Uncomfortable in my own skin itching to set my soul free. If I could only jump into the pages of that Vogue magazine.


Keep standing tall, perfect skin, long slim legs to top it all, What happened to the rest of us, did we all break the mold? 


I'm sorry society I'm just not as perfect as you need me to be. Belittle me cause I wasn't born with the shape and face of a beauty queen. 


With my middle finger held up to any human who thinks they have the right to judge anybody else. I will keep my head high, I will stand tall I will not be a slave to your idiotic theories of who we should be at all.

July 07, 2010

loveliest tragedy.

You pulled me in with those sweet dark eyes And when they disappeared from me I couldn’t help but cry. The holes in my heart that will never be patched back Surviving on emptiness of this broken track. Blinded by love and succumbing to your face I stay running aimless in the worst of this place.

Loveliest tragedy you had me at hello, My loveliest tragedy I’ll never let you go. Sunk in my soul and never to return, Like a candle in the dark you’ll burn and burn. The pain in my chest it just won’t regress Waking in the morning still wondering why? Missing those dark, sweet, and unloving eyes. You had to go and now I can see how you and I could never be. 

Loveliest tragedy you told me goodbye, My loveliest tragedy I cannot say why. My soul will weep and my soul cannot keep The memory of your face cause my knees become weak. Angels and demons blow through my hair, I face them and take them by the hand without fear, They walk with me gently, Talk with me sweet, And they just let me be. How can you sleep knowing the pain you caused? Content and smiles keep you well. I hope you think of me as the night falls And I hope your heart bleeds like me, like me.

Loveliest tragedy you told me goodbye, My loveliest tragedy I cannot say why. My soul will weep and my soul cannot keep The memory of your face cause my knees become weak.

forever is just a form of obsession.

Two little letters tattooed on my wrist, three words you spoke that led us to this. Forever is the promise held within the sparkle of this ring. Each perfectly cut side like the shape of your face as it gleams.

Beauty and passion,
hardworking and caring,
the possibilities are endless with your great compassion.

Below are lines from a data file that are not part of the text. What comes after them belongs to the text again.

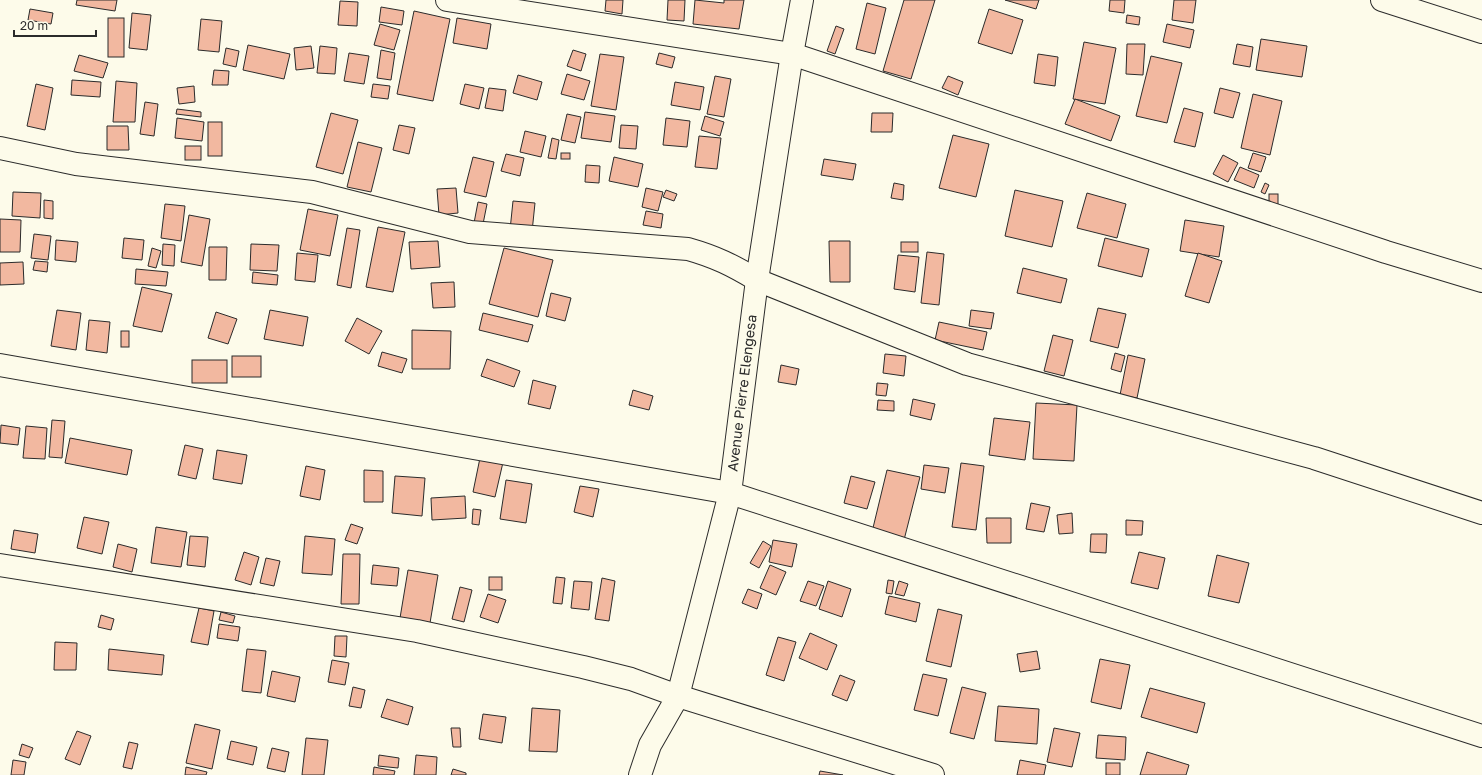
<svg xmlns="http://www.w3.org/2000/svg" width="1482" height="775" font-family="'Golos Text',sans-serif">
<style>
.building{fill:#f2b8a0;stroke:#2b2b2b}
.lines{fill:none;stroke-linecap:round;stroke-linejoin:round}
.minor-casing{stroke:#2b2b2b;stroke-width:24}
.minor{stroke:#fdfbea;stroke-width:22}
.labels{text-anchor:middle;stroke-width:3;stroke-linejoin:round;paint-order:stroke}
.street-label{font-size:14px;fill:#2b2b2b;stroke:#fdfbea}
</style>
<rect width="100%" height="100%" fill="#fdfbea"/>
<g class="building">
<path d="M77 0H117L115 11 76 5Z"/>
<path d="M606 0H623L622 14 605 11Z"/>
<path d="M668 0H685L684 21 667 20Z"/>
<path d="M695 0 724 3V0H744L739 29 693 24Z"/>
<path d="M904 0H935L911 79 883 71Z"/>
<path d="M1005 0H1039L1036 9Z"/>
<path d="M1110 0H1125L1124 13 1109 11Z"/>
<path d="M1174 0H1196L1193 23 1172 20Z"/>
<path d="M340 1 358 2 357 26 338 25Z"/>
<path d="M867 3 886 8 875 54 856 49Z"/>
<path d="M381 7 404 11 402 25 379 22Z"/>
<path d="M30 9 53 13 51 24 28 20Z"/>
<path d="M989 9 1023 20 1012 54 978 43Z"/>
<path d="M414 11 450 19 433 101 397 94Z"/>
<path d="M132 13 151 15 147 50 129 48Z"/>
<path d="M1127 15 1140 17 1139 25 1126 23Z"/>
<rect x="108" y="18" width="16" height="39"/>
<path d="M457 18 491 24 487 49 453 43Z"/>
<path d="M201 19 222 21 219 52 198 50Z"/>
<path d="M380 24 400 30 394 50 374 45Z"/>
<path d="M1167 24 1194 30 1190 48 1163 42Z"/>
<path d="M836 26 844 29 835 54 827 51Z"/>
<path d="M1261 39 1307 46 1302 77 1256 70Z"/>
<path d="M1084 42 1116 48 1105 104 1073 99Z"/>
<path d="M1127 44H1145L1143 75 1126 74Z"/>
<path d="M1237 44 1253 47 1250 67 1233 64Z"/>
<path d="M248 45 290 54 284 79 243 70Z"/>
<path d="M311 46 314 68 296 70 294 48Z"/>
<path d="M320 46 337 48 335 74 317 73Z"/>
<path d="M226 48 239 51 236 67 223 64Z"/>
<path d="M381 50 395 53 391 80 377 78Z"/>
<path d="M573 50 586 54 581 71 567 66Z"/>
<path d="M349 53 369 56 364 84 344 81Z"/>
<path d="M659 53 675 57 672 68 656 64Z"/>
<path d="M600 54 624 57 616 110 591 106Z"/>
<path d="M1038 54 1058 57 1055 86 1034 83Z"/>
<path d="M79 55 108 63 103 78 74 71Z"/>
<path d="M1151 56 1182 63 1167 123 1136 116Z"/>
<path d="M214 70 229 71 228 85H212Z"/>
<path d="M567 74 590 81 584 100 561 94Z"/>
<path d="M518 75 542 82 537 100 513 93Z"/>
<path d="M715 76 731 79 724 117 707 114Z"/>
<path d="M948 76 963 82 958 95 942 88Z"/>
<path d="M72 80 101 82 100 97 71 95Z"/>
<path d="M116 81 137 83 135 122H113Z"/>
<path d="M675 82 704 87 700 110 671 105Z"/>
<path d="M36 84 53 88 45 130 27 126Z"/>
<path d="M373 84 390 86 388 99 371 97Z"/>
<path d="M465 84 484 88 479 109 460 104Z"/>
<path d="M194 86 195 102 179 104 177 88Z"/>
<path d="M489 88 506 90 503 111 485 108Z"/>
<path d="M1220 88 1240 93 1233 118 1214 113Z"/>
<path d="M1253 94 1282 101 1270 155 1241 148Z"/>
<path d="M1075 99 1120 116 1111 141 1065 124Z"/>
<path d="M145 102 158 104 154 136 140 134Z"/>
<path d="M1184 108 1203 113 1195 147 1174 142Z"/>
<path d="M177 109 201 112V117L176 114Z"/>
<path d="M585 112 615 116 611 142 581 138Z"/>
<path d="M331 113 358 120 343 174 316 167Z"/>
<path d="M872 113H893L892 132H871Z"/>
<path d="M567 114 581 117 575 143 561 140Z"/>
<path d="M705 116 724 122 720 136 701 130Z"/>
<path d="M177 118 204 122 202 141 175 138Z"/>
<path d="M666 118 690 121 687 147 663 145Z"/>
<rect x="208" y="122" width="14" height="34"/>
<path d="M399 125 415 128 409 154 393 150Z"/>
<path d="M621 125 638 126 636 149 619 148Z"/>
<path d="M107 126H128L129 150H107Z"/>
<path d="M525 131 546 136 541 157 520 152Z"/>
<path d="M953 135 989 144 976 197 939 188Z"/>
<path d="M699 136 721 138 717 169 695 167Z"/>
<path d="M552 138 559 140 556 159 548 158Z"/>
<path d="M358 142 382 148 371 192 347 187Z"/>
<rect x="185" y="146" width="16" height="14"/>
<rect x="561" y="153" width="9" height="6"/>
<path d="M1253 153 1266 157 1261 172 1248 168Z"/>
<path d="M506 154 524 158 520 176 501 171Z"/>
<path d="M1223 155 1238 163 1228 182 1213 174Z"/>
<path d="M473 157 494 162 486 197 464 192Z"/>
<path d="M614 157 643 164 638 187 609 181Z"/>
<path d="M824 159 856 164 853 180 821 175Z"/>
<path d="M586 165 600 166 599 183 585 182Z"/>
<path d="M1240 167 1259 175 1254 188 1234 180Z"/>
<path d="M894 183 904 185 903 200 891 198Z"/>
<path d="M1265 183 1269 185 1265 194 1261 192Z"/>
<path d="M456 188 458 213 439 215 437 189Z"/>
<path d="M646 188 663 192 658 211 642 207Z"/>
<path d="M666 190 677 194 674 201 663 197Z"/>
<path d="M1015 190 1063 201 1052 247 1005 236Z"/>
<path d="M13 192 41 193 40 218 12 216Z"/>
<path d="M1087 193 1126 204 1117 238 1077 228Z"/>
<rect x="1269" y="194" width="9" height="11"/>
<path d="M44 200 53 201V219L44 218Z"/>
<path d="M513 201 535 203 532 232 510 230Z"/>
<path d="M478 202 487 204 483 224 474 223Z"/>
<path d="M165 204 185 206 181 241 161 238Z"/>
<path d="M308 209 338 215 330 256 300 250Z"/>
<path d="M646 211 663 214 661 228 643 225Z"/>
<path d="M189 215 210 219 202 266 181 262Z"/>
<path d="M0 219 21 220 20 252H0Z"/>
<path d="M1185 220 1224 226 1219 257 1180 251Z"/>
<path d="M378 227 405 232 393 292 366 287Z"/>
<path d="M347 228 360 230 351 288 337 285Z"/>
<path d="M34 234 51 236 48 260 31 258Z"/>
<path d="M124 238 144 240 142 260 122 258Z"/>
<path d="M1105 238 1149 249 1142 277 1098 266Z"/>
<path d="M56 240 78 242 76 262 55 260Z"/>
<path d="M438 241 440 267 411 269 409 242Z"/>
<path d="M829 241H850V282H830Z"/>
<rect x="901" y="242" width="17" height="10"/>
<path d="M163 244 175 245 174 266 162 265Z"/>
<path d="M251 244 279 245 277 271 250 270Z"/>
<path d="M209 247H227L226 280H209Z"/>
<path d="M152 248 161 251 156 268 148 266Z"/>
<path d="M504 248 553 260 538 317 489 304Z"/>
<path d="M927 252 944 254 939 305 921 303Z"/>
<path d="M297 253 318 255 315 282 295 280Z"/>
<path d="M1198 253 1222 261 1209 303 1185 296Z"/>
<path d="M898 255 919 257 915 292 894 289Z"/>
<path d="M35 261 48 262 47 272 33 270Z"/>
<path d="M23 262 24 284 0 285V263Z"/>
<path d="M1023 268 1067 279 1061 303 1017 293Z"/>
<path d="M136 269 168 272 166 286 135 284Z"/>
<path d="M253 272 278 275 277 285 252 283Z"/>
<path d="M454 282 455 307 433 308 431 283Z"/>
<path d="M142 287 172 294 162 332 133 326Z"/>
<path d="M551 293 571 298 565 321 546 316Z"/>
<path d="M1098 308 1126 314 1118 348 1090 341Z"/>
<path d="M57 310 81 313 76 350 51 346Z"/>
<path d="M270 310 308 317 303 346 264 339Z"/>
<path d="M971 310 994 313 991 329 969 326Z"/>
<path d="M216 312 237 319 228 344 208 338Z"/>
<path d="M483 313 533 325 528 342 479 330Z"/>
<path d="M357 318 382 331 369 354 345 341Z"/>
<path d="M89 320 110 322 107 353 86 350Z"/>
<path d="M939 322 987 332 983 350 935 340Z"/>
<path d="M412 330 451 331 450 369H412Z"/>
<rect x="121" y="331" width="8" height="16"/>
<path d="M1053 335 1073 340 1064 376 1044 371Z"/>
<path d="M382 352 407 359 402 373 378 366Z"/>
<path d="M1115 353 1125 356 1121 372 1111 369Z"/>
<path d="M885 354 906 356 904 376 883 373Z"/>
<path d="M1128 355 1145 359 1137 398 1120 395Z"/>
<rect x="232" y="356" width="29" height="21"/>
<path d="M487 359 520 371 514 387 481 376Z"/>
<rect x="192" y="360" width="35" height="23"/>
<path d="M781 365 799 369 796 385 778 382Z"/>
<path d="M533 380 556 386 550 409 528 404Z"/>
<path d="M877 383 888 384 886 396 876 395Z"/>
<path d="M633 390 653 396 649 410 629 405Z"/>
<path d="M913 399 935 404 931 420 910 415Z"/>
<path d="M878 400 894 401V411L877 410Z"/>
<path d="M1036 403 1077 405 1074 461 1033 459Z"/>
<path d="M994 418 1030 422 1025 460 989 455Z"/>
<path d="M52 420 65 421 62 458 49 457Z"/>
<path d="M1 425 20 428 18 445 0 443Z"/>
<path d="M26 426 47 428 45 459 23 458Z"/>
<path d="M70 438 132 450 127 475 65 463Z"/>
<path d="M185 445 203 449 196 479 178 475Z"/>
<path d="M217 450 247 455 242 484 213 479Z"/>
<path d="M481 453 504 458 495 497 473 492Z"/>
<path d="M961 463 984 466 976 530 952 527Z"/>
<path d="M924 465 949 468 945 493 921 489Z"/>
<path d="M306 466 325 470 320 500 300 496Z"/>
<path d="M364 470 383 471V502H364Z"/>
<path d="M887 470 920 477 904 540 872 532Z"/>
<path d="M395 476 425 478 422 516 392 513Z"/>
<path d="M851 476 875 482 867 509 844 503Z"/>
<path d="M506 480 532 484 526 523 500 519Z"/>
<path d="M580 486 599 489 593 517 574 512Z"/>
<path d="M465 496 466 518 432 520 431 498Z"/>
<path d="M1031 503 1050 507 1044 532 1026 529Z"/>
<path d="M473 509 481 510 479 525 472 524Z"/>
<path d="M1072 513 1073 533 1059 534 1057 515Z"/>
<path d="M84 517 109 522 102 554 77 548Z"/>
<path d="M986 518H1011V543H987Z"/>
<path d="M1126 520 1143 521 1142 535H1126Z"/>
<path d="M351 524 363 528 357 544 345 540Z"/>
<path d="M156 527 187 532 181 567 151 563Z"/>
<path d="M14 530 38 534 35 553 11 549Z"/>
<path d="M1091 534H1107L1106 553 1090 552Z"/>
<path d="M190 536 208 537 205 567 187 565Z"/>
<path d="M305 536 335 539 332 575 302 573Z"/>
<path d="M773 540 797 544 792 567 769 562Z"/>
<path d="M763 541 771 546 759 568 750 563Z"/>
<path d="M118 544 137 549 132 572 113 567Z"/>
<path d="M244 552 259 557 251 585 235 580Z"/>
<path d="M1139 552 1165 558 1158 589 1131 583Z"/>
<path d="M343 554H360L359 604H341Z"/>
<path d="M1217 555 1249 563 1239 603 1208 596Z"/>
<path d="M266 558 280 561 274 586 260 583Z"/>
<path d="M373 565 399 568 397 586 371 584Z"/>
<path d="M770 565 786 572 776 595 760 588Z"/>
<path d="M408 570 438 575 429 629 399 624Z"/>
<rect x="489" y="577" width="13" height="13"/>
<path d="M556 577 565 578 562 604 553 603Z"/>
<path d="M602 578 615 581 609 621 595 619Z"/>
<path d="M888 580 894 581 892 594 886 593Z"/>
<path d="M574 581 592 582 589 610 571 608Z"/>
<path d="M808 581 824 586 816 606 800 601Z"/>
<path d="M828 581 851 589 842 617 819 609Z"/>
<path d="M899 581 908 584 904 596 895 594Z"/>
<path d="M460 587 472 590 464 622 452 619Z"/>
<path d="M748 589 762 594 757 609 742 603Z"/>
<path d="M488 594 506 600 498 623 480 617Z"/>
<path d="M889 596 920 603 916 622 885 614Z"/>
<path d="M199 608 214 611 208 645 191 642Z"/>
<path d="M938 609 962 615 951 667 926 661Z"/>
<path d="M221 612 235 616 233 623 219 620Z"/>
<path d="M101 615 114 619 111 630 98 627Z"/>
<path d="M219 624 240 627 238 641 217 638Z"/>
<path d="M810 633 837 645 827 670 799 658Z"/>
<path d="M335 636H347L346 657 334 656Z"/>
<path d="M778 637 796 642 784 681 766 675Z"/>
<path d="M55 642 77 643 76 670H54Z"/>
<path d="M109 649 164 655 162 675 108 670Z"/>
<path d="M247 649 266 651 261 693 242 691Z"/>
<path d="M1037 651 1040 669 1020 672 1017 654Z"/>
<path d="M1100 659 1130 665 1121 709 1091 702Z"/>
<path d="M332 660 349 663 345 685 328 682Z"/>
<path d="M272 671 300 677 295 702 267 696Z"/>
<path d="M923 674 947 679 938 716 914 710Z"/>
<path d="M840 675 855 681 847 701 832 695Z"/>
<path d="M353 687 365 690 361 708 349 706Z"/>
<path d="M962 687 986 693 974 739 950 733Z"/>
<path d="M1150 688 1205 703 1197 733 1141 717Z"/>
<path d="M387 699 413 707 408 725 381 717Z"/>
<path d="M998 706 1039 709 1037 744 995 741Z"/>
<path d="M532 708 560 710 557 752 529 751Z"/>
<path d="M483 714 506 717 502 743 479 739Z"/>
<path d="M195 724 220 730 212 769 186 763Z"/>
<path d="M451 728H460L461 747H453Z"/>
<path d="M1054 728 1080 733 1072 767 1047 762Z"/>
<path d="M77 731 91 736 80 765 65 759Z"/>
<path d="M1098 735 1126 737 1125 760 1096 758Z"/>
<path d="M306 738 328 740 324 775H302Z"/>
<path d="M231 741 257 747 253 765 227 759Z"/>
<path d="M129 742 138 744 132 769 123 767Z"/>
<path d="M22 744 33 748 29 758 19 755Z"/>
<path d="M272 748 289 752 285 772 267 768Z"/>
<path d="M1147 752 1189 765 1186 775H1140Z"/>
<path d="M379 755 399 758 398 768 378 766Z"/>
<path d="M416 755 437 757 436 775H414Z"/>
<path d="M13 760 26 762 24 775H11Z"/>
<path d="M1020 760 1046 765 1044 775H1017Z"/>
<rect x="1106" y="763" width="14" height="12"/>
<path d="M186 767 207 772 206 775H185Z"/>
<path d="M374 767 395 771 394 775H373Z"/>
<path d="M453 769 466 773V775H451Z"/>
<path d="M820 771 843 775H819Z"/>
</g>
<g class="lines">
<g class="minor-casing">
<g id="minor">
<path d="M447 0 792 54 1386 252 1482 281"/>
<path d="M1382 0 1482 32"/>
<path d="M0 148 76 164 312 192 470 232 688 249C716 257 732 265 757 280L967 364 1314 458 1482 513"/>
<path d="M0 365 730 493 1482 736"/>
<path d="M0 565 417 631 583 667 631 679 678 696 933 775"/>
<path d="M640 775 650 745 678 696 730 493 757 280 792 54 802 0"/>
</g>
</g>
<use href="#minor" class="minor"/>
</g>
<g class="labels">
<g class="street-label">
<text transform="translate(742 393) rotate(-83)" y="5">Avenue Pierre Elengesa</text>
</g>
</g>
<path d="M14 30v6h82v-6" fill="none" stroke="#2b2b2b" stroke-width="2"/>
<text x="20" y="30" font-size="12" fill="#2b2b2b" stroke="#fdfbea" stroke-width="3" paint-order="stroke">20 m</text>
</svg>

Each day we wake before we part our ways, 
I rest my cheek against your rough faced skin and take a deep breath of your scent. Such a calm comfort that familiar whiff of your smell sends through me, 
I just lay there and smile. 

Two little letters tattooed on my wrist, three words we speak that lead us to this. Forever is the promise held within the sparkle of this ring when you placed it on my finger down on one knee. 

Time makes the heart grow fonder, 
our eyes could never think to wander.
Hands interlocked walking toward that beaming sun,
forever is just a form of obsession that I will never give up.

a fallen fairy tale.

There was always a wish when I would be by your side,
Reality would fade away and the world I entered was just you and me...

Alone at night I rest my head and as the black showers rain over my eyes, it becomes an abyss of memories of your face. How I wish I could scream and it would all go away,  but it just keeps repeating on and on everyday. 

Why I ever thought we had the chance to be something great when it was all just so fake. Now she can live the fairy tale and deal with the fate. The fate of those bleeding words spilling out of your mouth and into mine...How I should have known this was all just a game of the mind. 

Pictures they burn through my memory as I watch the days unfold feeling empty like I have no soul. Your kisses left a stain of an everlasting pain that will curse my lips for eternity and burn through my veins. Sweet burning venom till the day my blood stops flowing through my heart and tainting every human I ever try to love. 


Why I ever thought we had the chance to be something great when it was all just so fake. Fuck the fairy tale endings, its all just a lie, I hope when your heart breaks it hurts so much I can hear your painful cries.